Throw in the kitchen sink…or not
There’s been a growing trend in recent years where couples have halftime entertainment on top of a band and DJ. We’ve seen it all…Irish dancers, Firework displays, Comedians, Impressionists, Magicians, Operatic cooks and the ones that really freak me out…Straw boys…if you’ve ever seen “The Wicker Man” you’ll know where I’m coming from.
Here’s the thing…
a.) If you are going to have something like that make sure you let the band know in advance if possible…as Roy Keane would say “failure to prepare is worth two in the bush”…huh? (We once had a booked act turn up with a cassette…tape deck job…and then was annoyed when we couldn’t play the tape…my good man we are digital…bazinga!).
b.) Think long and hard before you invest your hard earned euro in the entertainment icing on the cake. If the meal and speeches can potentially run over it’s going to be a dash to the finish line to fit everything in. One of the acts will have to do less in order to accommodate the others = less value for money for you.
Remember folks it’s not the opening of the Olympics or Live Aid you have to organise…but obviously booking the right band is essential…can’t emphasise that enough…now where can you find the right band….hmmm?
Have you ever hosted a dinner party for friends? You decide to do steak….who doesn’t like steak….it’s easy to make, goes well with chips….who doesn’t like steak….Mary the vegetarian that’s who…bitch! Problem is everyone has their own tastes when it comes to food. You see it on most episodes of ‘Come Dine With Me’…there is always one person who “can’t eat that”.
If music be the food of life then we encounter the same problem…the picky eater from time to time. It’s impossible to keep everyone musically happy all the time at a wedding due to the large cross section of listening tastes. At the next wedding ask everyone around the table to take out their iPhone and compare the top ten playlist of each, you’ll find no two alike…poor Uncle Matty doesn’t even have an iPhone…he’s still rolling with the 51ten…legend Uncle Matty. Over the years we’ve learned to play the percentages game and play what we call the ‘Sunday afternoon radio set’…nothing to extreme, a good general mix, music everyone has heard.
But from time to time you get a picky eater… surprisingly mostly senior in age.
If you are a picky eater, spare a thought for the band…they are doing their best to feed the masses!

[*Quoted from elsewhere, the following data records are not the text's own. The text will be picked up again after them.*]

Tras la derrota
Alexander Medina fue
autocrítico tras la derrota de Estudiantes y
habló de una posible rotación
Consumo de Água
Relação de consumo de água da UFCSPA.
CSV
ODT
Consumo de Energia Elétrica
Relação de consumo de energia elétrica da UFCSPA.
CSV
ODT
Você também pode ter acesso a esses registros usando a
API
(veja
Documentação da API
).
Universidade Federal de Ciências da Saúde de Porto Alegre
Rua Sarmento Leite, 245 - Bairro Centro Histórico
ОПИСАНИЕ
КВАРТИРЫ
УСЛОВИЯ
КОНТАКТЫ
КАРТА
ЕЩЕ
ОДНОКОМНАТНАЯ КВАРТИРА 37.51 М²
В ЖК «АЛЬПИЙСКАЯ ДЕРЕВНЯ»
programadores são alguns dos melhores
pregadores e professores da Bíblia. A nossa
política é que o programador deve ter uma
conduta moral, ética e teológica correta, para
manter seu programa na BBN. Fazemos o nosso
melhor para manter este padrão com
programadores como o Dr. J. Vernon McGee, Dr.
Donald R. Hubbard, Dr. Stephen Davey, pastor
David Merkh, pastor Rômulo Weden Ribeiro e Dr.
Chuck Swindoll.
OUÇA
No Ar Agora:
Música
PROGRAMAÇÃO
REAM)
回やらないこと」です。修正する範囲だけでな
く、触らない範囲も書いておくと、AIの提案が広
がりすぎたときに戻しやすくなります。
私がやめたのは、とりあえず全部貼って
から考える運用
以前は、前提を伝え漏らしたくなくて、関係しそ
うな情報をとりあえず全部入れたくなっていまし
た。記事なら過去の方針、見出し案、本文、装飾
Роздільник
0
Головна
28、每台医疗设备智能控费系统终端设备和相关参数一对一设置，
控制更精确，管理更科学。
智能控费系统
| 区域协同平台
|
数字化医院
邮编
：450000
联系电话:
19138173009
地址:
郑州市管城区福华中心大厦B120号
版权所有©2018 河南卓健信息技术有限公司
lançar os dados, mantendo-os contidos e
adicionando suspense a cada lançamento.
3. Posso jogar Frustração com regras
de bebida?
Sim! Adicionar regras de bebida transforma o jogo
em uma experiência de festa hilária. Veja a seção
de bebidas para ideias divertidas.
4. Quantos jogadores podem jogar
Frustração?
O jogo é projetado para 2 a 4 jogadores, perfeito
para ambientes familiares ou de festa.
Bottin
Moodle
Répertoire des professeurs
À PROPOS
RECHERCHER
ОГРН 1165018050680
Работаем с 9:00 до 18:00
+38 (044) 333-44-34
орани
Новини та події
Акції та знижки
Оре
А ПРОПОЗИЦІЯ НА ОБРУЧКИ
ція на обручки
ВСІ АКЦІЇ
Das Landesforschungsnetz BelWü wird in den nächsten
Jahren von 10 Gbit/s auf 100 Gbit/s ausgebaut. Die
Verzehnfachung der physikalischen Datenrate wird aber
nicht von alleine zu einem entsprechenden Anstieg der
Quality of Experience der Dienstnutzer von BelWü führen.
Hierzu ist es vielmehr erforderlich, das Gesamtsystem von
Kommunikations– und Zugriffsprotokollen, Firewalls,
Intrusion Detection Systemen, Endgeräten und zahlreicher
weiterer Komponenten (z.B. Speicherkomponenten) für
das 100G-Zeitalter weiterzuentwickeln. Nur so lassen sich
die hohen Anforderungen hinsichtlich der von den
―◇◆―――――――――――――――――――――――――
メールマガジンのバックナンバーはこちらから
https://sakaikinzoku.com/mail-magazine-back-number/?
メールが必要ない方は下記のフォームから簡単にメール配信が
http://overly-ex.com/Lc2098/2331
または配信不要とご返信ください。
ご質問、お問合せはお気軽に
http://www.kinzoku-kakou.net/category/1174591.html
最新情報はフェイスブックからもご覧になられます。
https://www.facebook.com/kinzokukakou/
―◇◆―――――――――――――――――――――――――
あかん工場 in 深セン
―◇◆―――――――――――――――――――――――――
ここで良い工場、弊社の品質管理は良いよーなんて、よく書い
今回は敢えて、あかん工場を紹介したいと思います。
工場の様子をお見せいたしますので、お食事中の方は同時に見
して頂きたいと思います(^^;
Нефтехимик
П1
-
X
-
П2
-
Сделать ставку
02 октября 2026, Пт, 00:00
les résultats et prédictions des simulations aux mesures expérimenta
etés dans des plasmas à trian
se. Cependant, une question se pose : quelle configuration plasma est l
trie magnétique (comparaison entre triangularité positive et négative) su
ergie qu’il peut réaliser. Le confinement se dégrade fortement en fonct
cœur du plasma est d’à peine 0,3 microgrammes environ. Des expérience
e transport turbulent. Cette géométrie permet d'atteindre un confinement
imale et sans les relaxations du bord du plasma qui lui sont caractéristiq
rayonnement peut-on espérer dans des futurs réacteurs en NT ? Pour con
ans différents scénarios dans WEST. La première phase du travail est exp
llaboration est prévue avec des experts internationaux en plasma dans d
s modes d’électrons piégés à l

If you are booking a venue for your wedding reception a classic mistake from the bands point of view is to book a venue where the bar is located outside the function room. The Hotel / Castle / Manor House may be a stylish venue….marble staircase in reception, chrome and glass, water features in the garden, view of the lake, Hogwarts décor…. but if the bar is badly located then you are at a disadvantage when it comes to the dancing after the meal. The reason is self evident as soon as the meal is finished…the lads will inevitably head to the bar and hang there most of the night. The ladies are better than the lads in the sense they return faster from the drinking hole, but for most of the night you won’t see the guys till its “Hammer Time”. It becomes a game of two halves from our point of view…the first hour or so, its ladies and OAP’s night on the dance floor…Aunty Mary and Uncle John vs. girl on girl action. Then slowly the cavemen wonder back in to the room…having had a few quick fire Jager bomb rounds between pints…they take to the dance floor in African tribal fashion….then its guy on guy action…not a pretty sight!
Our advice is to pay as much attention to the layout of the function room as you do to the menu. The classic bar to the side or to the back is your best chance of getting a god mix on the floor pre tea and sandwiches.
The Pussy Cat Dolls featuring Katy Perry, Beyonce and Cheryl Cole could be giving it all in the function room…but even they won’t come between a man and his stout!